• bias correction;
  • climate change impacts;
  • climate uncertainty;
  • flood uncertainty;
  • high-resolution climate simulation;
  • large-scale hydrological modeling

[1] We assess future flood hazard in view of climate change at pan-European scale using a large ensemble of climate projections. The ensemble consists of simulations from 12 climate experiments conducted within the ENSEMBLES project, forced by the SRES A1B emission scenario for the period 1961–2100. Prior to driving the hydrological model LISFLOOD, climate simulations are corrected for bias in precipitation and temperature using a Quantile Mapping (QM) method. For time slices of 30 years, a Gumbel distribution is fitted by the maximum likelihood method through the simulated annual maximum discharges. Changes in extreme river flows, here exemplified by the 100-year discharge (Q100), are then analyzed with respect to a control period (1961–1990). We assess the uncertainty arising from using alternative climate experiments to force LISFLOOD and from the fitting of extreme value distributions. Results show large discrepancies in the magnitude of change in Q100among the hydrological simulations for different climate experiments, with some regions even showing an opposite signal of change.

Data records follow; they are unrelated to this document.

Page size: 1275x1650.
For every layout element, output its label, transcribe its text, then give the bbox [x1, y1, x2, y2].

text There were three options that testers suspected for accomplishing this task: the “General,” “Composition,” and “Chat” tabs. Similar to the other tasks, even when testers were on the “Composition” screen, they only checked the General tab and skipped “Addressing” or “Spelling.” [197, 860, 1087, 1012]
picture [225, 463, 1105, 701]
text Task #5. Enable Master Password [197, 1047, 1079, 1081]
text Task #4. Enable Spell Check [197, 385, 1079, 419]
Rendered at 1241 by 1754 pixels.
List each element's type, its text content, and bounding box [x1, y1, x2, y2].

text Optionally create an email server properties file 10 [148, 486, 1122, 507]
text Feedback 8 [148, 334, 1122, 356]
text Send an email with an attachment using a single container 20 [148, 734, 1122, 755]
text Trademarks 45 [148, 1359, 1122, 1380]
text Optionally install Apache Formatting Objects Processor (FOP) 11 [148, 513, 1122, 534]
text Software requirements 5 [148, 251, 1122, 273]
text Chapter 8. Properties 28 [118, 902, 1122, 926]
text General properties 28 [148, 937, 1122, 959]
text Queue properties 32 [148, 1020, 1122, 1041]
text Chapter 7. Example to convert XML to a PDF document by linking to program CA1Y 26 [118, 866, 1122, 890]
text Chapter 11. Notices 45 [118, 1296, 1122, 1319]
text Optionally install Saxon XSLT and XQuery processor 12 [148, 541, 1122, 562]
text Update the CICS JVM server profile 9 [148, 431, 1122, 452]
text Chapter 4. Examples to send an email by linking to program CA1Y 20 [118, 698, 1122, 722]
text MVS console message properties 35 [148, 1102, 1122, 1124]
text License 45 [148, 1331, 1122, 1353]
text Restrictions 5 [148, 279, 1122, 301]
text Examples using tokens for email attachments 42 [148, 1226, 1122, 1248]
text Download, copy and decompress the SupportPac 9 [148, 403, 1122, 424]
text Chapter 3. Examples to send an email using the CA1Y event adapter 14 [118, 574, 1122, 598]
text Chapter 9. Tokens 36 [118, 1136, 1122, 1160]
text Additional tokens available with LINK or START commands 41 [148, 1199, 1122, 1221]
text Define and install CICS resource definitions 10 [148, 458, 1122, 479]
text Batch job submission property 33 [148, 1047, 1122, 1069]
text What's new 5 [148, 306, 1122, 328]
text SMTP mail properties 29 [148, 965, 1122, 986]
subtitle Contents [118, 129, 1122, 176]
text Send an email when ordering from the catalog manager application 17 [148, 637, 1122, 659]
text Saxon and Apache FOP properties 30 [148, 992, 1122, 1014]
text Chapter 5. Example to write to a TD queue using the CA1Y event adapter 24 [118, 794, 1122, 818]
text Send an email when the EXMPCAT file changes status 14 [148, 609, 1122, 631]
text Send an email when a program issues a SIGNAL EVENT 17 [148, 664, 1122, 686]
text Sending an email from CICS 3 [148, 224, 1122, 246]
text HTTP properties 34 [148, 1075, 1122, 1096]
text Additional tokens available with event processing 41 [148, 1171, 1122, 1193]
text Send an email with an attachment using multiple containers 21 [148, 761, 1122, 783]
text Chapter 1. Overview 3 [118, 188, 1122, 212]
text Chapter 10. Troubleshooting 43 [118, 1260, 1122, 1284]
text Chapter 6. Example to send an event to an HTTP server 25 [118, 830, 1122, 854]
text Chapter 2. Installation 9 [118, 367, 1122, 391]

Due to the low signal-to-noise ratio in some areas the projected changes showed not all to be statistically significant. Despite this, western Europe, the British Isles and northern Italy show a robust increase in future flood hazard, mainly due to a pronounced increase in extreme rainfall. A decrease inQ100, on the other hand, is projected in eastern Germany, Poland, southern Sweden and, to a lesser extent, the Baltic countries. In these areas, the signal is dominated by the strong reduction in snowmelt induced floods, which offsets the increase in average and extreme precipitation.